RZB’s not-quite-public offering

When Raiffeisen International went hunting for its first-ever CFO -- the final piece of the puzzle needed to make it a stand-alone, IPO-ready company -- it found a familiar face in Martin Grüll.

When Raiffeisen International went hunting for its first-ever CFO -- the final piece of the puzzle needed to make it a stand-alone, IPO-ready company -- it found a familiar face in Martin Grüll. The Vienna banker had been head of Bank Austria Creditanstalt’s Eastern European banking network until last year, but he spent the first 16 years of his career, until April 1998, at Raiffeisen’s parent company, RZB, where he was once chief of international corporate banking.

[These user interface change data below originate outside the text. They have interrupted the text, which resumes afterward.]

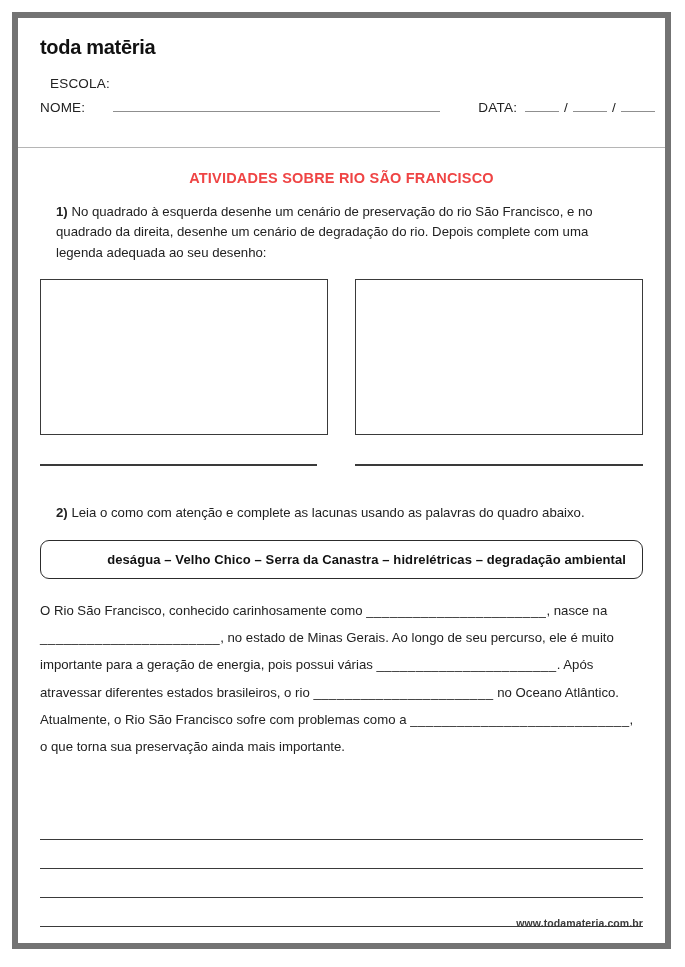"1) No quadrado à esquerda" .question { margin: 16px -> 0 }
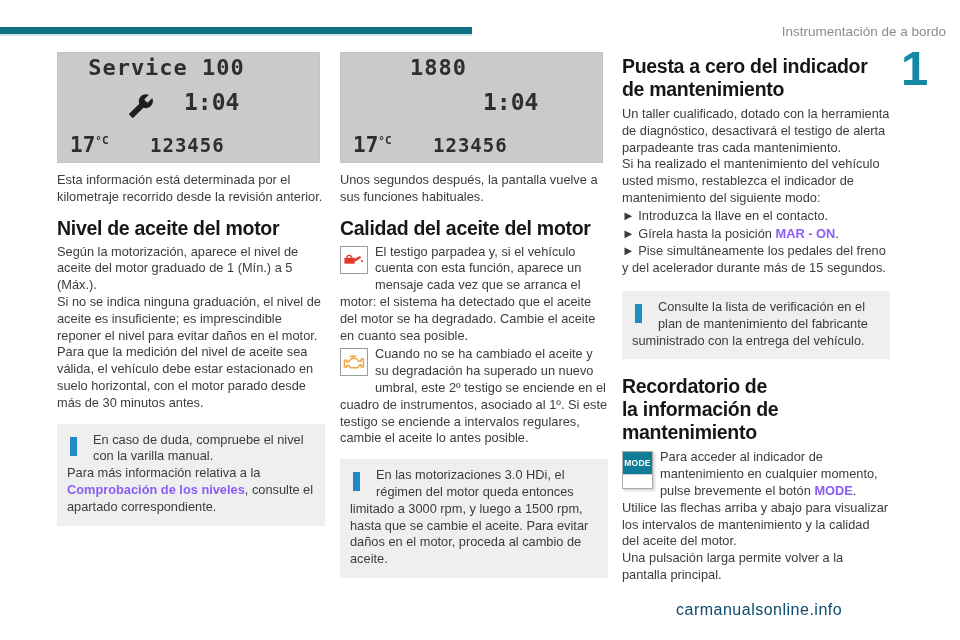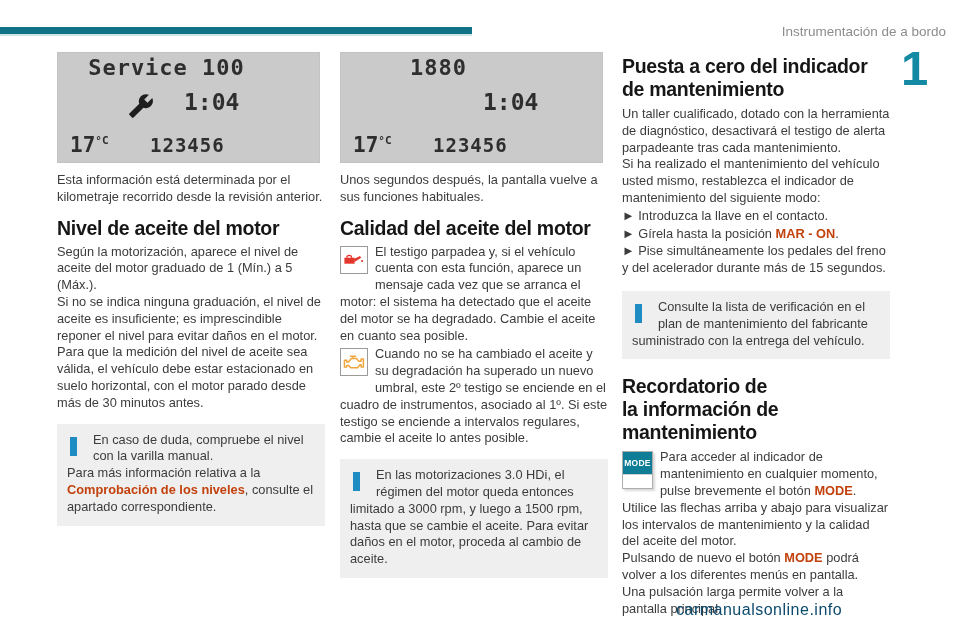"MAR - ON" b { color: #c2410c -> #8b5cf6 }
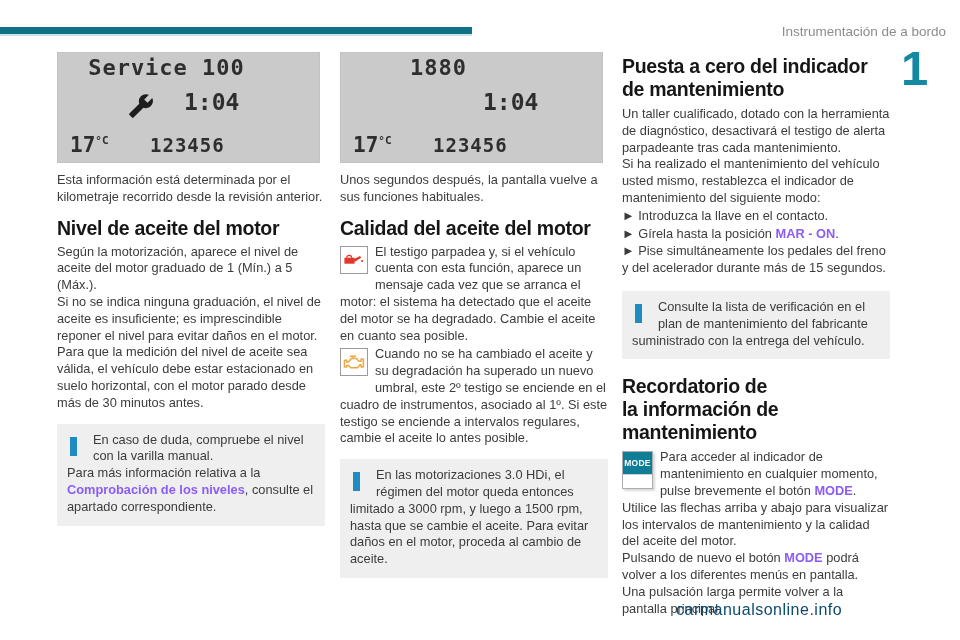"Pulsando de nuevo el botón" p { html: <p><span>Pulsando de nuevo el botón </span><b>MODE</b><span> podrá volver a los diferentes menús en pantalla.</span></p> -> none }
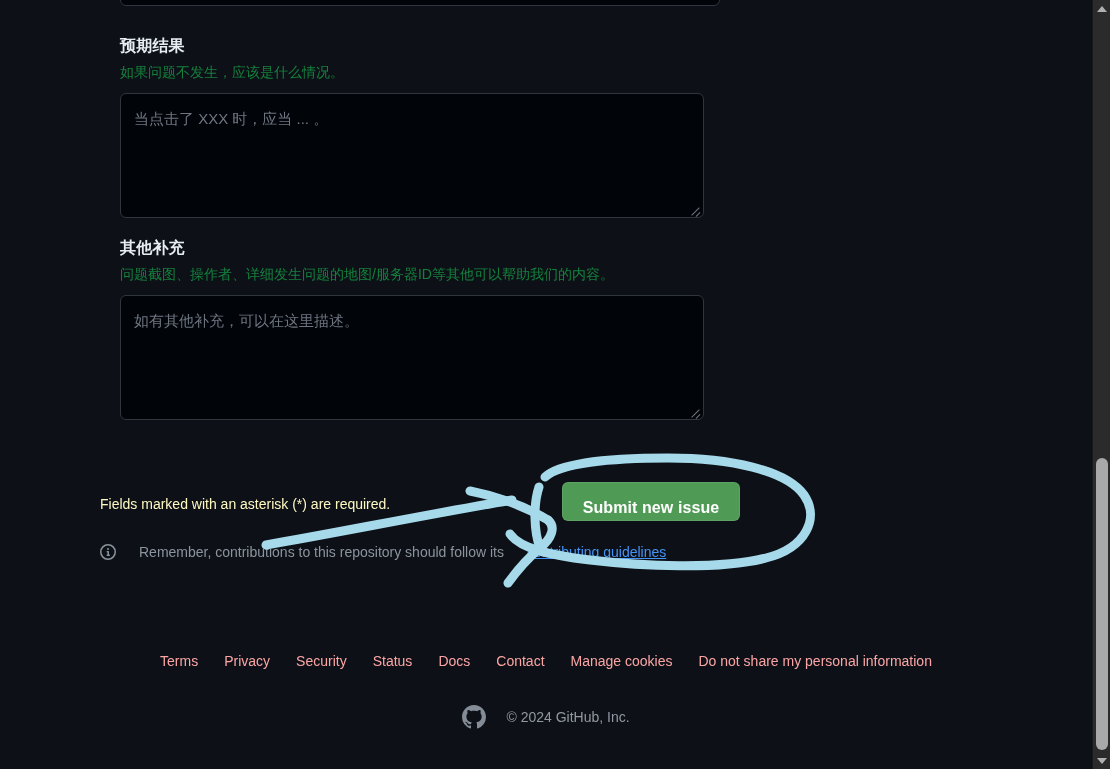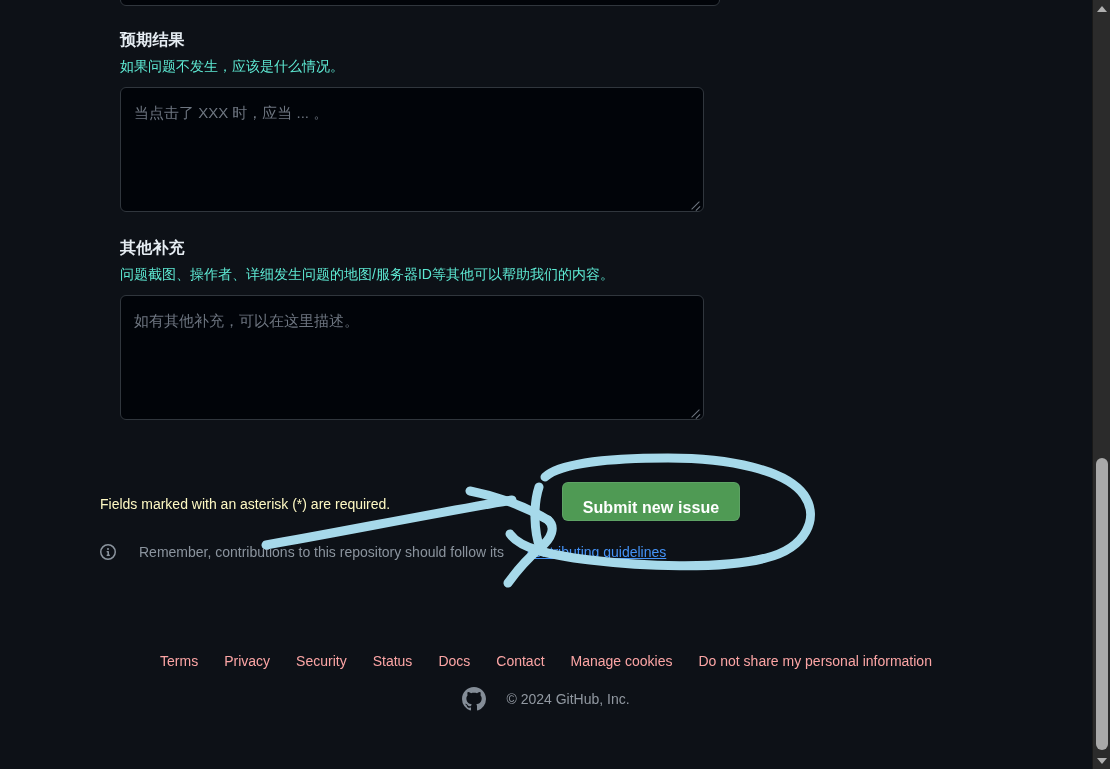"预期结果" div.field { top: 30px -> 36px }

As Raiffeisen’s new CFO, Grüll, 45, says he will prepare a full audit and keep the bank on its slow, steady path to an eagerly awaited public offering. No time line has been laid out, in part because Raiffeisen’s formerly cash-strapped parent has been doing so well lately and has no need to raise funds by selling a stake in the sub. “For the time being, I can assure you we have enough capital,” says Grüll.

With net profits doubling last year, to roughly E430 million ($560.5 million), RZB’s core tier-1 capital ratio jumped to 11 percent from 7.5 percent. The big driver: Raiffeisen’s lucrative network of 15 banks operating in 16 Eastern European countries.

Moreover, Raiffeisen International, incorporated two years ago to attract new investors, raised E200 million in October when RZB sold 4 percent of the subsidiary to the World Bank’s International Finance Corp. and another 4 percent to the European Bank for Reconstruction and Development. That same month RZB’s shareholders, a group of regional Austrian cooperative banks, agreed to a E335.6 million capital increase through a rights offer.

“The basic reason we might eventually do a public offering is to finance growth in Eastern Europe, either organically or through acquisition,” says Grüll. “If you extrapolate from the past, in coming years we will need further funds to keep our growth going, and so we may still turn to the markets.”

Investors may just have to wait longer than expected for a piece of the action.